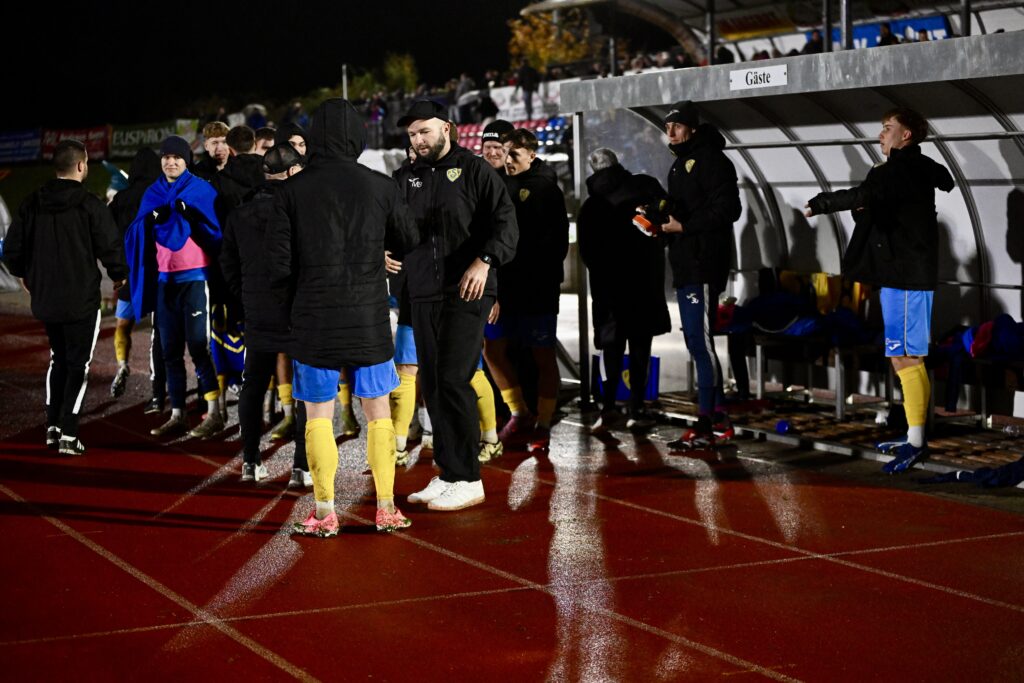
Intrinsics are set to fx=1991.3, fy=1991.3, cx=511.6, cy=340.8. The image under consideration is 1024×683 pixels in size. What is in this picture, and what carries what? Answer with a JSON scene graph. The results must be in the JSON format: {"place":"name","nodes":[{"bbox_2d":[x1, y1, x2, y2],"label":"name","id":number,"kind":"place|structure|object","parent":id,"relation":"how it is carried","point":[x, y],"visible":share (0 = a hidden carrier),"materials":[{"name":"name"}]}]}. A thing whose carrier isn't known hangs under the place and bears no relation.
{"place":"outdoors","nodes":[
{"label":"outdoors","id":0,"kind":"place"},
{"bbox_2d":[0,160,127,210],"label":"grass field","id":1,"kind":"structure","parent":0,"point":[45,166],"materials":[{"name":"green"}]},
{"bbox_2d":[0,128,42,165],"label":"advertising banner","id":2,"kind":"object","parent":1,"relation":"on","point":[3,146],"visible":0.9,"materials":[{"name":"blue"}]},
{"bbox_2d":[38,125,111,161],"label":"advertising banner","id":3,"kind":"object","parent":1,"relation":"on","point":[97,148],"visible":0.65,"materials":[{"name":"red"}]},
{"bbox_2d":[0,0,542,127],"label":"night sky","id":4,"kind":"structure","parent":0,"point":[505,14],"materials":[{"name":"black"}]},
{"bbox_2d":[0,305,1023,682],"label":"running track","id":5,"kind":"structure","parent":0,"point":[183,456],"materials":[{"name":"red rubber"}]},
{"bbox_2d":[0,138,128,456],"label":"man","id":6,"kind":"object","parent":5,"relation":"on","point":[81,303],"visible":0.99},
{"bbox_2d":[107,149,162,409],"label":"person","id":7,"kind":"object","parent":5,"relation":"on","point":[139,162],"visible":0.36},
{"bbox_2d":[130,135,225,437],"label":"man","id":8,"kind":"object","parent":5,"relation":"on","point":[193,275],"visible":0.9},
{"bbox_2d":[196,120,229,176],"label":"man","id":9,"kind":"object","parent":5,"relation":"on","point":[215,138],"visible":0.29},
{"bbox_2d":[213,125,264,213],"label":"man","id":10,"kind":"object","parent":5,"relation":"on","point":[249,164],"visible":0.33},
{"bbox_2d":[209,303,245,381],"label":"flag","id":11,"kind":"object","parent":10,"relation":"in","point":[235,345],"visible":0.44,"materials":[{"name":"fabric"}]},
{"bbox_2d":[221,150,308,486],"label":"man","id":12,"kind":"object","parent":5,"relation":"on","point":[255,226],"visible":0.58},
{"bbox_2d":[253,126,276,155],"label":"man","id":13,"kind":"object","parent":5,"relation":"on","point":[265,138],"visible":0.17},
{"bbox_2d":[274,122,308,156],"label":"man","id":14,"kind":"object","parent":5,"relation":"on","point":[295,140],"visible":0.14},
{"bbox_2d":[263,96,418,535],"label":"man","id":15,"kind":"object","parent":5,"relation":"on","point":[361,359],"visible":0.99},
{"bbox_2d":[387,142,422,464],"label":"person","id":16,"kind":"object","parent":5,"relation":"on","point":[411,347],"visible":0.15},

--*--

## [WHAT THE TASK REQUIRES]
If a record contains a picture, drop the picture and repeat the rest exactly.

## [SOLUTION TO THE PROBLEM]
Intrinsics are set to fx=1991.3, fy=1991.3, cx=511.6, cy=340.8. The image under consideration is 1024×683 pixels in size. What is in this picture, and what carries what? Answer with a JSON scene graph. The results must be in the JSON format: {"place":"name","nodes":[{"bbox_2d":[x1, y1, x2, y2],"label":"name","id":number,"kind":"place|structure|object","parent":id,"relation":"how it is carried","point":[x, y],"visible":share (0 = a hidden carrier),"materials":[{"name":"name"}]}]}. A thing whose carrier isn't known hangs under the place and bears no relation.
{"place":"outdoors","nodes":[
{"label":"outdoors","id":0,"kind":"place"},
{"bbox_2d":[0,160,127,210],"label":"grass field","id":1,"kind":"structure","parent":0,"point":[45,166],"materials":[{"name":"green"}]},
{"bbox_2d":[0,128,42,165],"label":"advertising banner","id":2,"kind":"object","parent":1,"relation":"on","point":[3,146],"visible":0.9,"materials":[{"name":"blue"}]},
{"bbox_2d":[38,125,111,161],"label":"advertising banner","id":3,"kind":"object","parent":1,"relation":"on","point":[97,148],"visible":0.65,"materials":[{"name":"red"}]},
{"bbox_2d":[0,0,542,127],"label":"night sky","id":4,"kind":"structure","parent":0,"point":[505,14],"materials":[{"name":"black"}]},
{"bbox_2d":[0,305,1023,682],"label":"running track","id":5,"kind":"structure","parent":0,"point":[183,456],"materials":[{"name":"red rubber"}]},
{"bbox_2d":[0,138,128,456],"label":"man","id":6,"kind":"object","parent":5,"relation":"on","point":[81,303],"visible":0.99},
{"bbox_2d":[107,149,162,409],"label":"person","id":7,"kind":"object","parent":5,"relation":"on","point":[139,162],"visible":0.36},
{"bbox_2d":[130,135,225,437],"label":"man","id":8,"kind":"object","parent":5,"relation":"on","point":[193,275],"visible":0.9},
{"bbox_2d":[196,120,229,176],"label":"man","id":9,"kind":"object","parent":5,"relation":"on","point":[215,138],"visible":0.29},
{"bbox_2d":[213,125,264,213],"label":"man","id":10,"kind":"object","parent":5,"relation":"on","point":[249,164],"visible":0.33},
{"bbox_2d":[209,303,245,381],"label":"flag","id":11,"kind":"object","parent":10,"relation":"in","point":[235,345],"visible":0.44,"materials":[{"name":"fabric"}]},
{"bbox_2d":[221,150,308,486],"label":"man","id":12,"kind":"object","parent":5,"relation":"on","point":[255,226],"visible":0.58},
{"bbox_2d":[253,126,276,155],"label":"man","id":13,"kind":"object","parent":5,"relation":"on","point":[265,138],"visible":0.17},
{"bbox_2d":[274,122,308,156],"label":"man","id":14,"kind":"object","parent":5,"relation":"on","point":[295,140],"visible":0.14},
{"bbox_2d":[263,96,418,535],"label":"man","id":15,"kind":"object","parent":5,"relation":"on","point":[361,359],"visible":0.99},
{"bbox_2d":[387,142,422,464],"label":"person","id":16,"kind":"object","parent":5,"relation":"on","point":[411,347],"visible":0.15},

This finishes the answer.